Journos Hit Hick for Pot Flip-Flop

Former governor opposed legalization but appears to take credit

Democratic presidential candidate John Hickenlooper / Getty Images

Journalists are crying foul over an Instagram post from John Hickenlooper's long-shot presidential campaign in which he champions marijuana reform, especially as it relates to sentencing and racial disparities in the criminal justice system.

The "vanishing post" fundraising appeal from the former two-term governor appeared as though he were taking credit for the state's legalization of marijuana in 2014 as well as some of the incremental changes that preceded the full-on legalization.

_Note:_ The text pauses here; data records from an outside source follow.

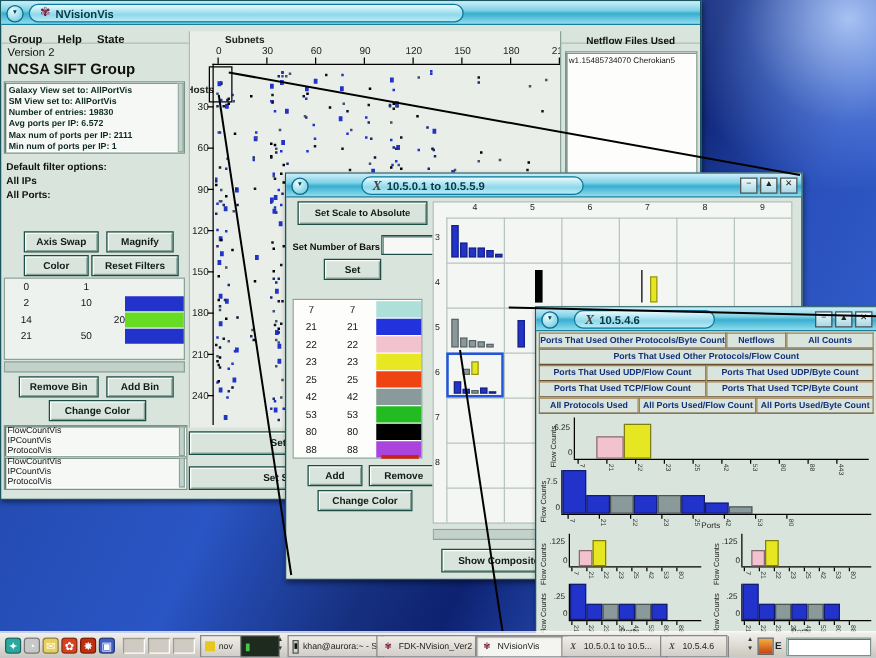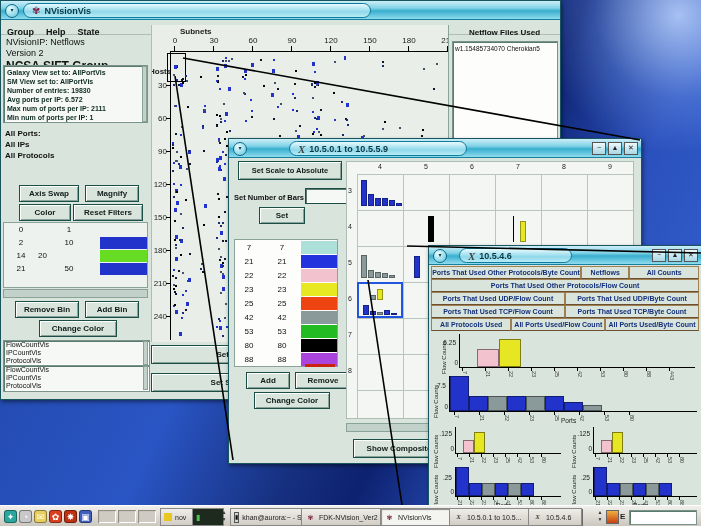--- a/index.html
+++ b/index.html
@@ -72,7 +72,6 @@
     <div id="mw-menubar" style="position:absolute;left:0;top:19px;right:0;height:15px;border-bottom:1px solid #aebdb6;padding:1px 6px;box-sizing:border-box;"><span class="menu-item">Group</span><span class="menu-item">Help</span><span class="menu-item">State</span></div>
 
     <div id="mw-info" style="position:absolute;left:5px;top:36px;width:144px;">
-        <div style="font-size: 9px; font-weight: normal; color: rgb(17, 17, 17); line-height: 11px; white-space: nowrap;">NVisionIP: Netflows</div>
         <div style="font-size: 9px; font-weight: normal; color: rgb(17, 17, 17); line-height: 11px; white-space: nowrap;">Version 2</div>
         <div style="font-size: 12px; font-weight: bold; color: rgb(17, 17, 17); line-height: 14px; white-space: nowrap;">NCSA SIFT Group</div>
       </div>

"While I was Governor, Colorado became the first state to legalize marijuana. And we worked to address the social and racial inequities that plague marijuana sentencing," one of the images from the post said.

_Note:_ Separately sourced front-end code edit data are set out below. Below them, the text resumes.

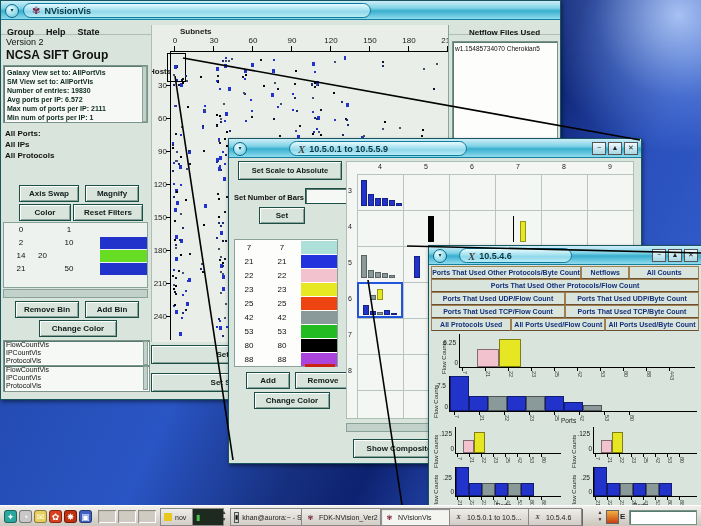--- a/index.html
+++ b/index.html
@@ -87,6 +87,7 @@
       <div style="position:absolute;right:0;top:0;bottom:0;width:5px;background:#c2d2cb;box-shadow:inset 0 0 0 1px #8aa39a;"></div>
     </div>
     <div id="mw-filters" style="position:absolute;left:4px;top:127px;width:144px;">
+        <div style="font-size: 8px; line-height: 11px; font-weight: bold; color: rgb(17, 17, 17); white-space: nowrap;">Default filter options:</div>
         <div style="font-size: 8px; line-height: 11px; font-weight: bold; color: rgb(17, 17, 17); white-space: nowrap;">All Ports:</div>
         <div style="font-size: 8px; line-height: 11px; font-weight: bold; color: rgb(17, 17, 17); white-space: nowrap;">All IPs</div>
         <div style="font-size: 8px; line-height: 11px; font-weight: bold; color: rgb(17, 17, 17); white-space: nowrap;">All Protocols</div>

"As President, I will make sure we do what we did in Colorado: Decriminalize marijuana, and put a system in place that allows non-violent, misdemeanor offenders to seal their records," a follow-up slide added.

Hickenlooper was not only opposed to Amendment 64, the ballot initiative in which Colorado voters approved legal consumption and sales of marijuana, but was also opposed to an earlier initiative while mayor of Denver in 2005 that sought to decriminalize possession of small amounts of the drug but stopped short of other reforms such as creating government-sanctioned retail outlets.

He did sign a law in 2017 that allowed people with former marijuana misdemeanors to apply to have those criminal records sealed.

"This is fairly extraordinary," tweeted Daniel Nichanian, an editor for the nonprofit criminal justice publication the Appeal. "Hickenlooper is raising money off of the claim that ‘while I was Governor, Colorado became the first state to legalize marijuana’ even though he campaigned *against* the legalization initiative at the time."

"Please tell me more, @Hickenlooper. This seems like an egregious revision of history to claim you were at all progressive on social justice issues related to cannabis," tweeted Jake Browne, a former marijuana critic for the Denver Post.

"Zero programs championed in creating opportunities for minority business owners, expunging criminal records, and people of color were still arrested at a disproportionate rate under your administration," Browne added in a follow-up tweet.

Others involved with public policy or advocacy joined in the criticism.

"I was Vice Chair of the @LPCO when we got Amendment 64 passed," tweeted Nicholas Sarwark, referring to the Libertarian Party of Colorado. "I'm glad Hickenlooper has evolved on the issue, but he was 100% against at the time, along with @coloradodems."

The criticisms over marijuana policy went almost unnoticed, however, in a weekend in which Hickenlooper gained more headlines for being booed at a California Democrat Convention after saying, "If we want to beat Donald Trump and achieve big progressive goals, socialism is not the answer."

That rebuke of socialism stands in contrast to his earlier refusal to call himself a capitalist just day into his formal candidacy for the presidential nomination.

Many Colorado political watchers have argued that such prevarications have been a hallmark of Hickenlooper’s governing style.

"His style as a governor was more ‘whatever the legislature wants to do' and ‘I'm working with everyone' and trying to appease both sides, and he's not going to be able to do that with the national media," said Lindsey Singer of Colorado Rising Action, a Republican advocacy group and opposition research firm.

A left-of-center news outlet in Colorado also challenged Hickenlooper earlier in the year for trying to revise his record on the death penalty.

The Colorado Independent said the former two-term governor "started flat-out making stuff up when he went on to suggest that, as governor, he encouraged a broad dialogue about capital punishment, its effectiveness and whether it's being meted out fairly."